A while ago, while researching Julia Child’s recipes, we noticed that she was well-known for enjoying “upside-down” or “inverted” Martinis. This is a version of the classic cocktail that swaps the ratios of gin and vermouth, turning the Martini into something of a “long drink”… We wondered if we could apply the same “inverted” approach to Mixology Monday and, at first, didn’t think it would work. But then we asked ourselves, what does “inverted” really mean? Well, here is the definition, “To turn inside out or upside down; to reverse the position, order, or condition of.” Hmm…it appears that the definition is pretty broad. It seems that “inverted” really just means something “flipped on its head”. And that can mean almost anything, and leaves plenty of room for creativity… You can invert the ratios of spirits, liqueurs or bitters in a cocktail, but we suggest you go beyond that and “invert” whatever you want. Spirits, name, ingredients, proof, color, geography, garnish and glassware are all fair game.  An apéritif made with Navy-Strength booze? Give it a try. A beer-based cocktail that tastes like champagne? Sure. A clear Manhattan? Worth a shot (and good luck with that). The only thing we expect is the unexpected. Have fun.

The Booze

The Booze

I pondered it for a minute and then had the idea of inverting the Spanish Coffee recipe from Huber’s Café in Portland, OR.  I ran across this recipe on the Imbibe website while researching coffee cocktails.  I had been working on cold brewed coffee / tea in cocktails project recently (more on that in a future post.)  Remembering the Spanish Coffee, I decided I would swap out the hot brewed coffee with the cold brewed.  Since the cold brew is concentrated, I figured I could invert the amounts of coffee and rum.  Three ounces of rum is a fair bit and at 151 proof seemed dangerous.  Well, that wouldn’t really stop me, but I had a couple types of rum available in my arsenal, but not 151 so figured I would balance the increased volume with a lower proof spirit aka use what I had.  That and lighting it on fire should allow for a pleasant, but not overly boozy cocktail.  The fireworks, in blue blazer style, would serve several purposes – it would burn off excess alcohol, heat the cold brewed coffee, and be theatrical!  

Putting a Flame to Rum

Putting a Flame to Rum

I started the week before by brewing up some coffee liqueur.  This time, I started by cold brewing a nice medium roasted Guatemalan coffee.  Then, I made a simple syrup with Turbinado sugar.  Once the sugar was all dissolved in the water, I let it simmer for a bit before adding in the coffee concentrate.  Over lowish heat, I reduced the coffee and sugar syrup together by a third to a half careful not to boil or even vigorously simmer the liquid.  Just kept it steaming. Took about an hour.  When it had reached a consistency that I liked, I turned off the heat and let it cool to room temperature.  I then filtered it into a bottle through a fine mesh strainer, added the rum and half of a vanilla bean split lengthwise.  Gave it a little shake and refrigerated it for a week.  This liqueur turned out much better than the last time I made my own.  I do, however, have a few tweaks for next time, but this is not a coffee liqueur post, so, on with the cocktail!

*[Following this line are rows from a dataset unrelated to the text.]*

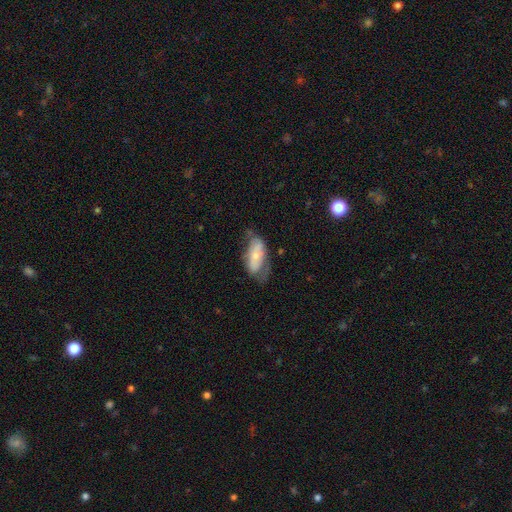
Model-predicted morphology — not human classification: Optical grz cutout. It shows a smooth galaxy with no disk features (51%) that is in between round and cigar-shaped (89%). Merging: none (40%).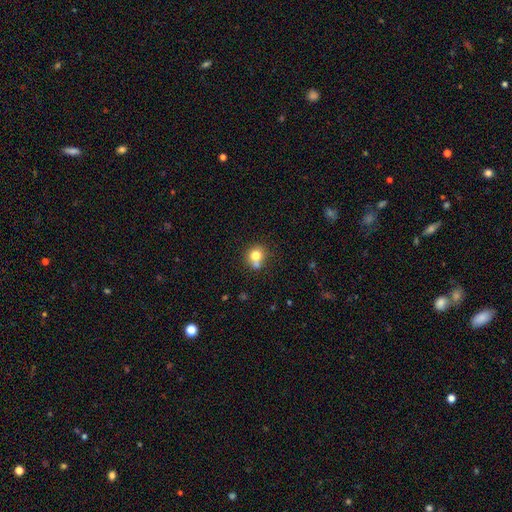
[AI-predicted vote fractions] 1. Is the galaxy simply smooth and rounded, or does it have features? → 76% smooth, 12% featured or disk, 12% star or artifact.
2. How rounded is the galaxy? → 81% round, 18% in between, 1% cigar-shaped.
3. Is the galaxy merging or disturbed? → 57% none, 26% merger, 13% minor disturbance, 4% major disturbance.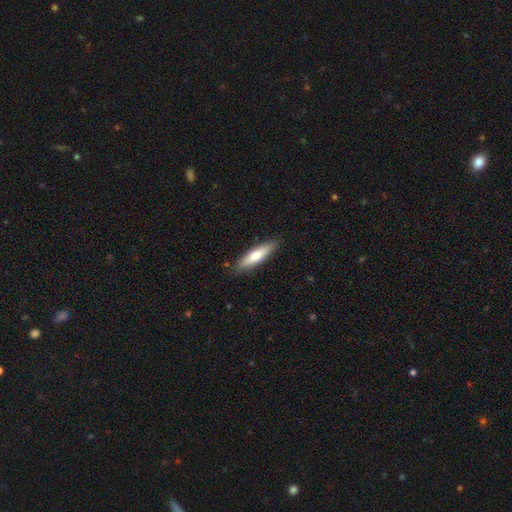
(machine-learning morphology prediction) smooth 66%, featured or disk 29%, star or artifact 5%. Down the decision tree: how rounded — cigar-shaped (73%); merging — none (87%).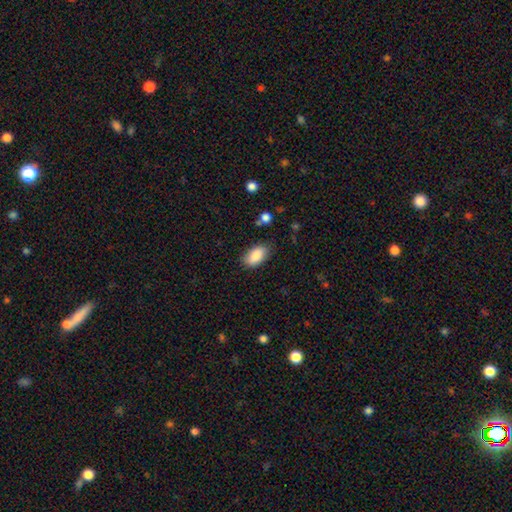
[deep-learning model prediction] Smooth or featured? smooth (87%)
How rounded? in between (93%)
Merging? none (81%)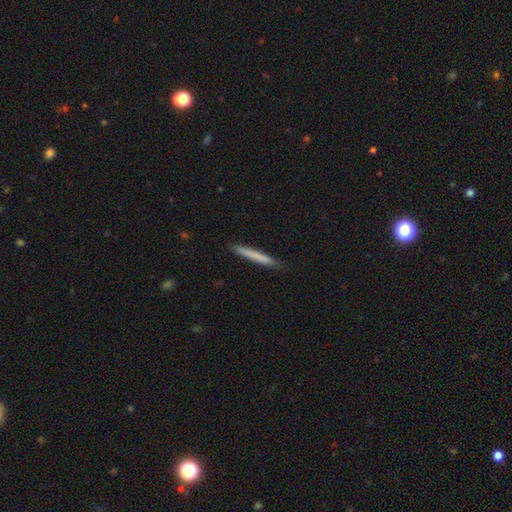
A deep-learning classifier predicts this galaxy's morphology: smooth-or-featured: smooth: 73% | featured or disk: 21% | star or artifact: 6%
  how-rounded: cigar-shaped: 97% | in between: 2% | round: 1%
  merging: none: 90% | minor disturbance: 7% | major disturbance: 1% | merger: 1%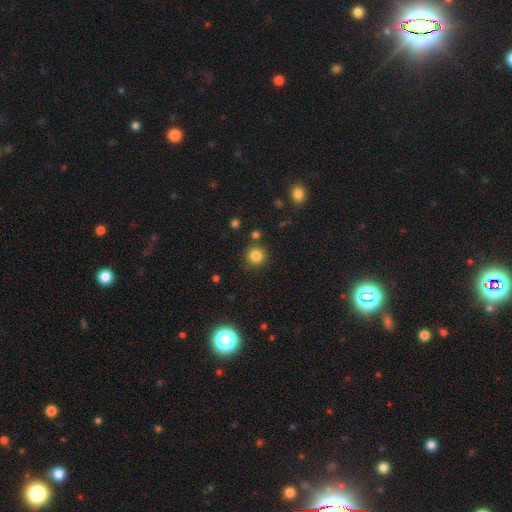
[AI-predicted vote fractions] Smooth or featured? Predicted: smooth (p=0.83). How rounded? Predicted: round (p=0.93). Merging? Predicted: none (p=0.84).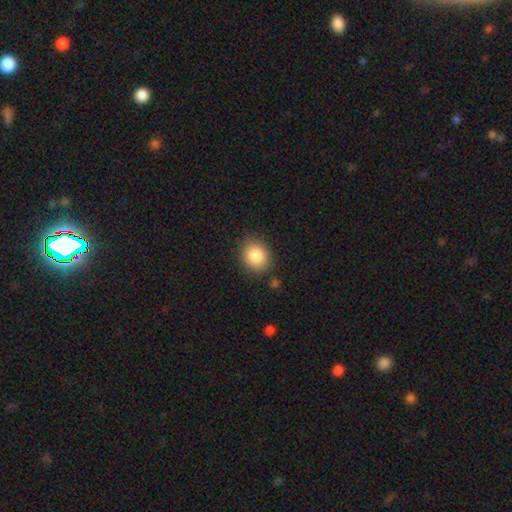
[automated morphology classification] Smooth or featured?
  - smooth: 86% *
  - star or artifact: 9%
  - featured or disk: 5%
How rounded?
  - round: 66% *
  - in between: 33%
  - cigar-shaped: 1%
Merging?
  - none: 84% *
  - minor disturbance: 10%
  - major disturbance: 3%
  - merger: 2%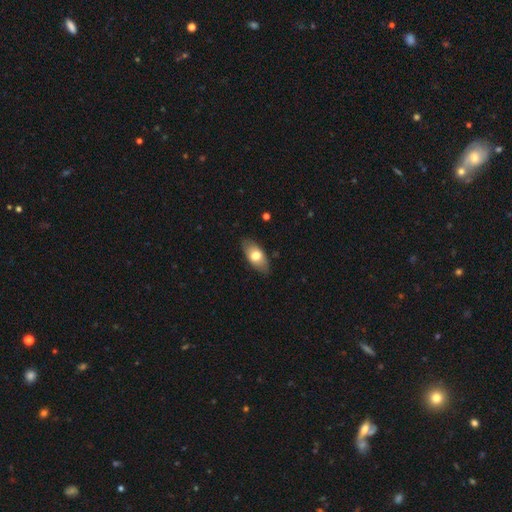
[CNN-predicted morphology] Smooth or featured? smooth (69%)
How rounded? in between (90%)
Merging? none (83%)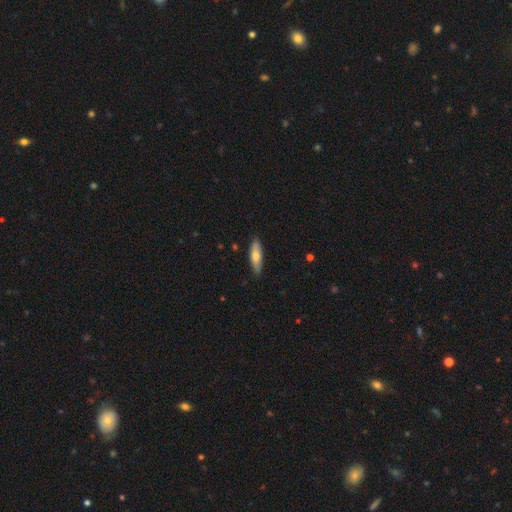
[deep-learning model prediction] A smooth galaxy with no disk features (68%) that is cigar-shaped (52%). Merging: none (87%).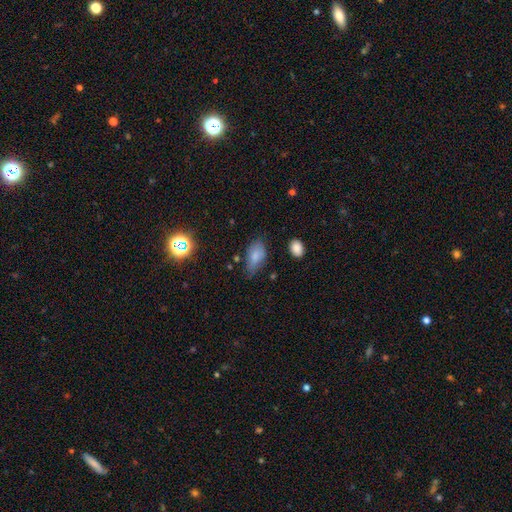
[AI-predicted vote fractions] A smooth galaxy with no disk features (77%) that is in between round and cigar-shaped (92%).

Vote fractions:
- Smooth or featured? smooth: 77% / featured or disk: 13% / star or artifact: 10%
- How rounded? in between: 92% / round: 4% / cigar-shaped: 4%
- Merging? none: 59% / minor disturbance: 30% / major disturbance: 8% / merger: 3%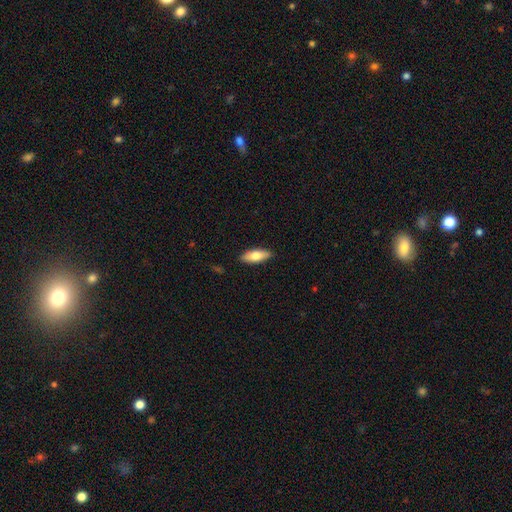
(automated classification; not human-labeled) A smooth galaxy with no disk features (73%) that is in between round and cigar-shaped (73%).

Vote fractions:
- Smooth or featured? smooth: 73% / featured or disk: 21% / star or artifact: 6%
- How rounded? in between: 73% / cigar-shaped: 25% / round: 2%
- Merging? none: 88% / minor disturbance: 9% / major disturbance: 2% / merger: 1%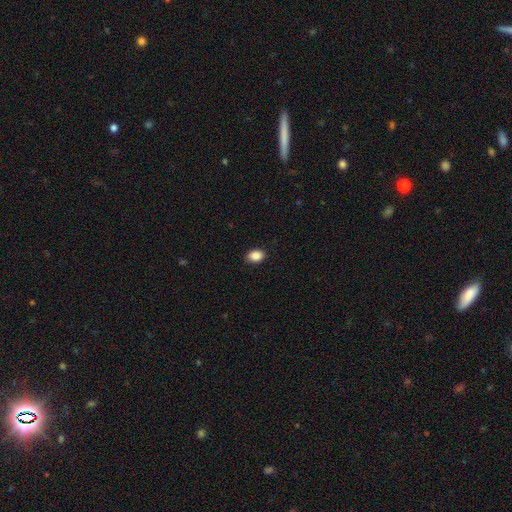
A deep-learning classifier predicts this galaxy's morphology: This is clearly a smooth galaxy (88%). How rounded: likely in between (72%). Merging: clearly none (88%).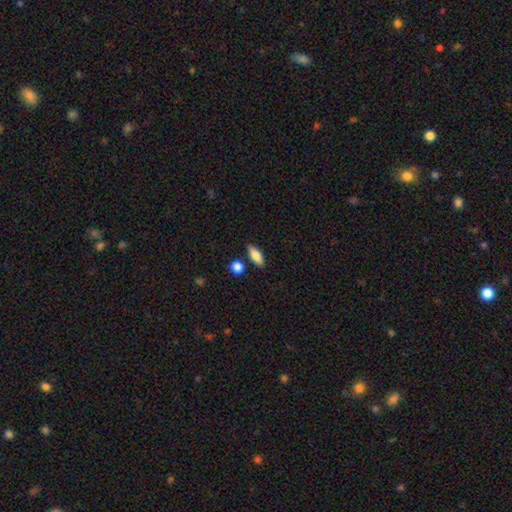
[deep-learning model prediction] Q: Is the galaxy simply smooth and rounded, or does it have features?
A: smooth — 77%.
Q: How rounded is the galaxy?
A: in between — 70%.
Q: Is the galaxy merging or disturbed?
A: none — 82%.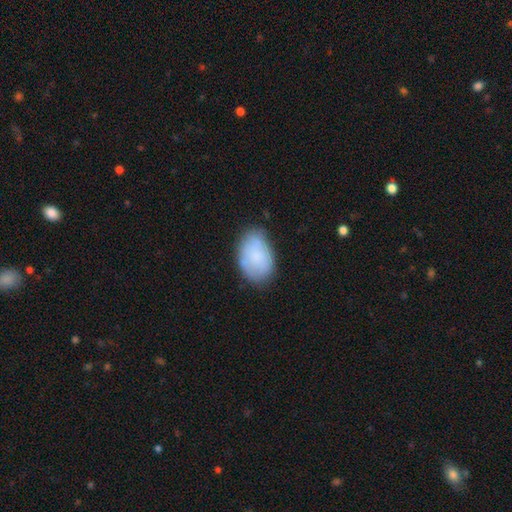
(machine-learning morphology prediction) Smooth or featured? Predicted: smooth (p=0.77). How rounded? Predicted: in between (p=0.87). Merging? Predicted: none (p=0.63).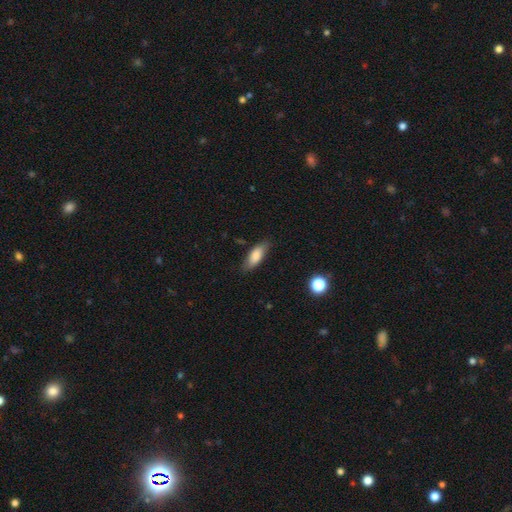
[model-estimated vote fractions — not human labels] Smooth or featured? Predicted: smooth (p=0.80). How rounded? Predicted: in between (p=0.70). Merging? Predicted: none (p=0.79).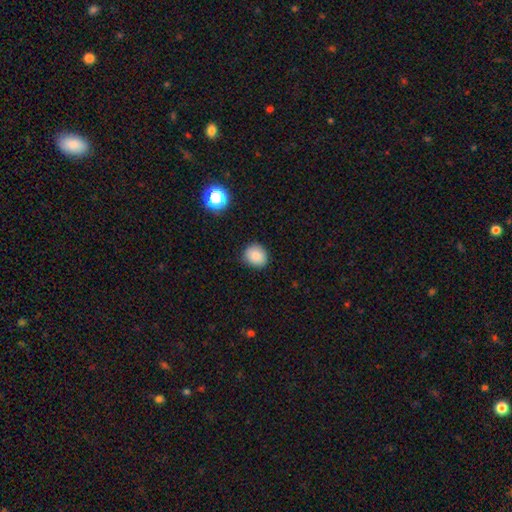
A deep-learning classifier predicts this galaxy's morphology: smooth_or_featured: smooth (p=0.84) [alt: star or artifact p=0.10]
how_rounded: round (p=0.71) [alt: in between p=0.28]
merging: none (p=0.86) [alt: minor disturbance p=0.10]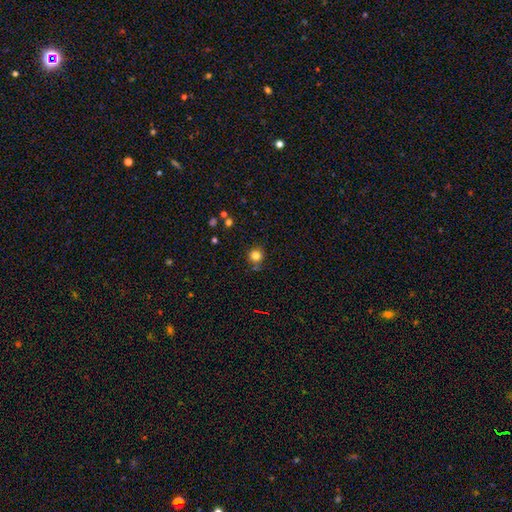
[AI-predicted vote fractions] Smooth or featured?
  - smooth: 82% *
  - star or artifact: 13%
  - featured or disk: 5%
How rounded?
  - round: 92% *
  - in between: 7%
  - cigar-shaped: 1%
Merging?
  - none: 80% *
  - minor disturbance: 12%
  - merger: 5%
  - major disturbance: 3%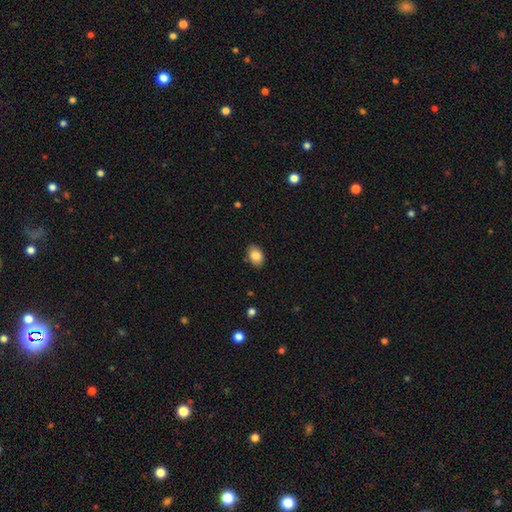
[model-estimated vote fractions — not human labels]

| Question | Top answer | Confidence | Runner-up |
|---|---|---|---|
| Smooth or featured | smooth | 86% | star or artifact (8%) |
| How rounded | in between | 81% | round (18%) |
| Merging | none | 85% | minor disturbance (11%) |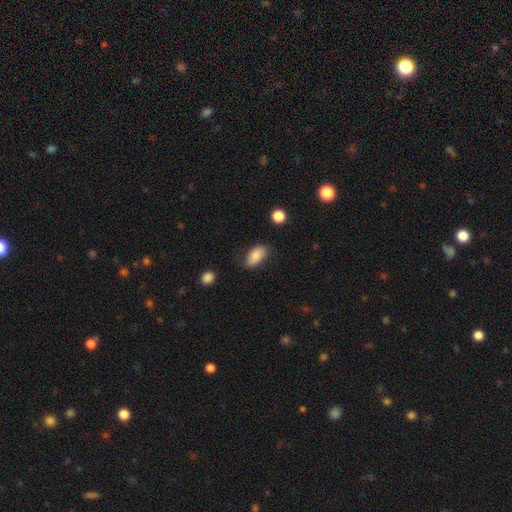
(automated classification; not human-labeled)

It was all ready to go.  I cold brewed again, this time a natural processed Ethiopian Yirgacheffe bursting with dark berry and chocolate notes.  I had it in a mug with the coffee liqueur.  In the other mug was the 2.5 ounces of Pyrat rum.  The idea was to light the rum on fire and pour it into the coffee/liqueur mixture which would start to burn the rum in the liqueur.  Pour it all back into the other mug and then pour back and forth in a stream of blue flame a couple more times to mix and heat the drink.  Finally, pouring it all into a sugar rimmed glass swirling the burning liquid to lightly caramelize the sugar and then, douse with the curacao.

All Ready to Go

All Ready to Go

Didn’t happen.  Couldn’t get the 80 proof rum to ignite.  Go figure.  Okay well maybe if I added a half ounce of 100 proof Captain Morgan.  Nope.  Still no fire. Okay, okay… What if it was just the 100 proof?  Nothing.  Match after long match.  No fire.  A tiny blue flare up that disappeared before you even realized it happened, sure, but no stream of blueish flaming booze.  Not sure why, at this point.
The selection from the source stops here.